● Required action: I'd like the entries that follow repeated exactly, with the pictures left out.

● Saved data entries:
== Segment start ==

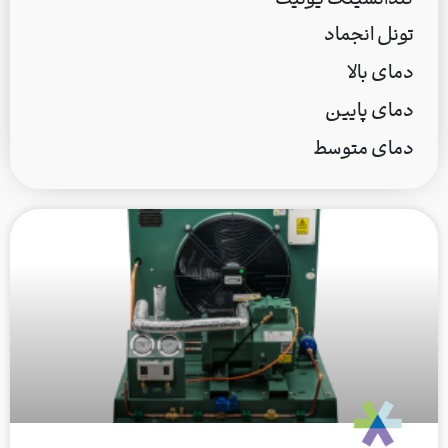
کندانسینگ یونیت
تونل انجماد
دمای بالا
دمای پایین
دمای متوسط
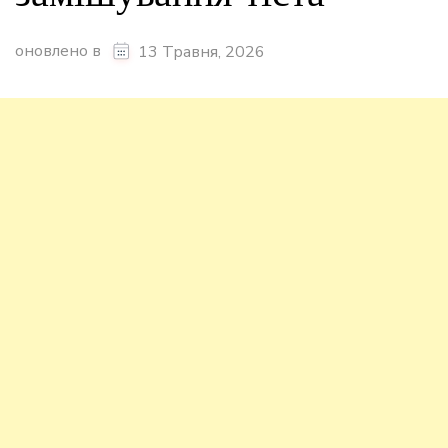
оновлено в
13 Травня, 2026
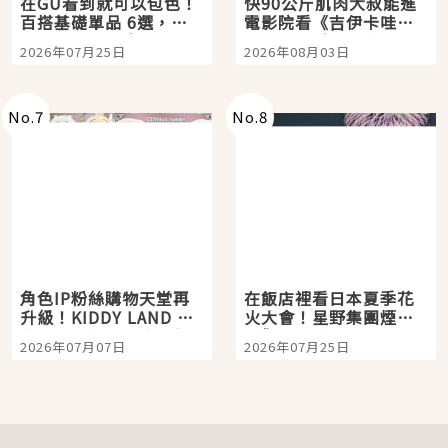
在GU看到就可以包色！
快90公斤肌肉大叔能進
百搭基礎單品 6選，閉
電影院看《吉伊卡哇》
眼全收也不心疼
嗎？日本重金屬樂團
2026年07月25日
2026年08月03日
「打首」會長與nagano
老師一同給出了答案
No.
7
No.
8
角色IP粉絲購物天堂再
在飯店裡看日本夏季花
升級！KIDDY LAND 原
火大會！星野集團煙火
宿店吉伊卡哇迎客，新
景觀飯店6選，讓你不用
2026年07月07日
2026年07月25日
開幕 OMOKADO 店3分
人擠人悠閒欣賞
即達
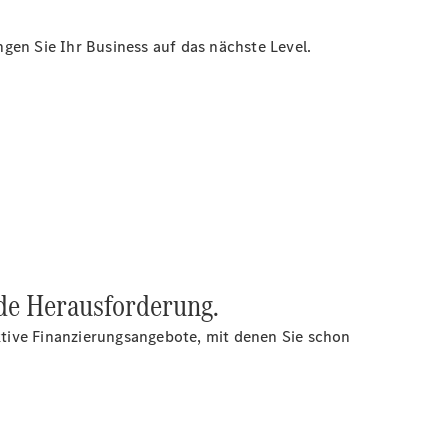
gen Sie Ihr Business auf das nächste Level.
ede Herausforderung.
aktive Finanzierungsangebote, mit denen Sie schon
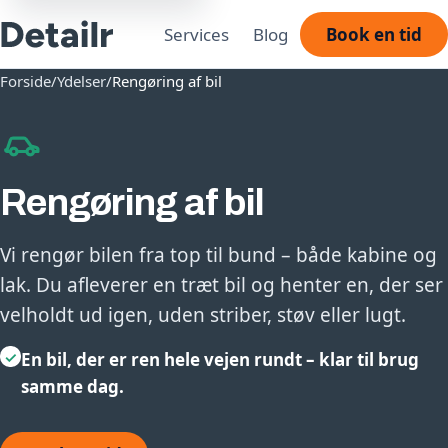
Services
Blog
Book en tid
Forside
/
Ydelser
/
Rengøring af bil
Rengøring af bil
Vi rengør bilen fra top til bund – både kabine og
lak. Du afleverer en træt bil og henter en, der ser
velholdt ud igen, uden striber, støv eller lugt.
✓
En bil, der er ren hele vejen rundt – klar til brug
samme dag.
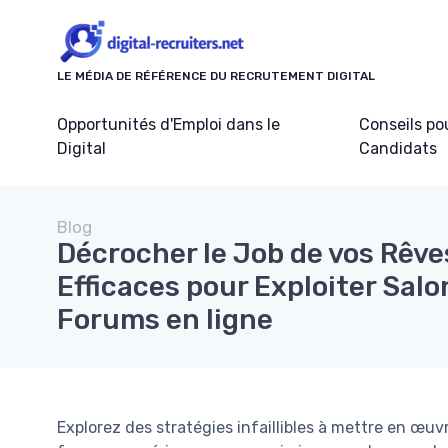
Panneau de gestion des cookies
LE MÉDIA DE RÉFÉRENCE DU RECRUTEMENT DIGITAL
Opportunités d'Emploi dans le
Conseils po
Digital
Candidats
Blog
Décrocher le Job de vos Rêve
Efficaces pour Exploiter Salo
Forums en ligne
Explorez des stratégies infaillibles à mettre en œuvr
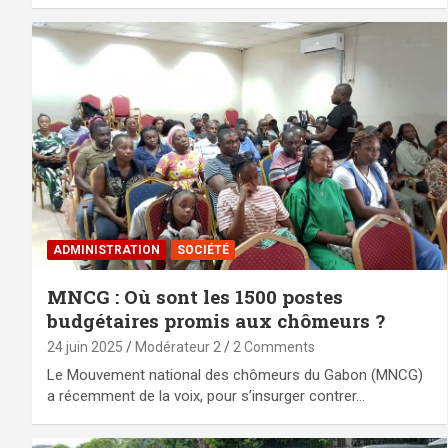
ADMINISTRATION
SOCIÉTÉ
MNCG : Où sont les 1500 postes
budgétaires promis aux chômeurs ?
24 juin 2025
Modérateur 2
2 Comments
Le Mouvement national des chômeurs du Gabon (MNCG)
a récemment de la voix, pour s’insurger contrer…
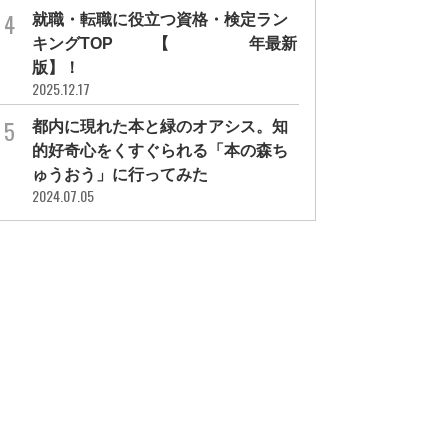
就職・転職に役立つ資格・検定ラン
キングTOP30【2026年最新
版】！
2025.12.17
都内に現れた本と緑のオアシス。知
的好奇心をくすぐられる「本の森ち
ゅうおう」に行ってみた
2024.07.05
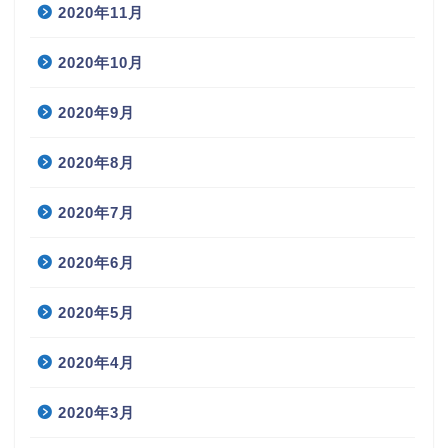
2020年11月
2020年10月
2020年9月
2020年8月
2020年7月
2020年6月
2020年5月
2020年4月
2020年3月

== Segment end ==

● Response box:
کندانسینگ یونیت
تونل انجماد
دمای بالا
دمای پایین
دمای متوسط
оновлено в
13 Травня, 2026
在GU看到就可以包色！
快90公斤肌肉大叔能進
百搭基礎單品 6選，閉
電影院看《吉伊卡哇》
眼全收也不心疼
嗎？日本重金屬樂團
2026年07月25日
2026年08月03日
「打首」會長與nagano
老師一同給出了答案
No.
7
No.
8
角色IP粉絲購物天堂再
在飯店裡看日本夏季花
升級！KIDDY LAND 原
火大會！星野集團煙火
宿店吉伊卡哇迎客，新
景觀飯店6選，讓你不用
2026年07月07日
2026年07月25日
開幕 OMOKADO 店3分
人擠人悠閒欣賞
即達
gen Sie Ihr Business auf das nächste Level.
ede Herausforderung.
aktive Finanzierungsangebote, mit denen Sie schon
Services
Blog
Book en tid
Forside
/
Ydelser
/
Rengøring af bil
Rengøring af bil
Vi rengør bilen fra top til bund – både kabine og
lak. Du afleverer en træt bil og henter en, der ser
velholdt ud igen, uden striber, støv eller lugt.
✓
En bil, der er ren hele vejen rundt – klar til brug
samme dag.
Panneau de gestion des cookies
LE MÉDIA DE RÉFÉRENCE DU RECRUTEMENT DIGITAL
Opportunités d'Emploi dans le
Conseils po
Digital
Candidats
Blog
Décrocher le Job de vos Rêve
Efficaces pour Exploiter Salo
Forums en ligne
Explorez des stratégies infaillibles à mettre en œuvr
ADMINISTRATION
SOCIÉTÉ
MNCG : Où sont les 1500 postes
budgétaires promis aux chômeurs ?
24 juin 2025
Modérateur 2
2 Comments
Le Mouvement national des chômeurs du Gabon (MNCG)
a récemment de la voix, pour s’insurger contrer…
就職・転職に役立つ資格・検定ラン
キングTOP30【2026年最新
版】！
2025.12.17
都内に現れた本と緑のオアシス。知
的好奇心をくすぐられる「本の森ち
ゅうおう」に行ってみた
2024.07.05
2020年11月
2020年10月
2020年9月
2020年8月
2020年7月
2020年6月
2020年5月
2020年4月
2020年3月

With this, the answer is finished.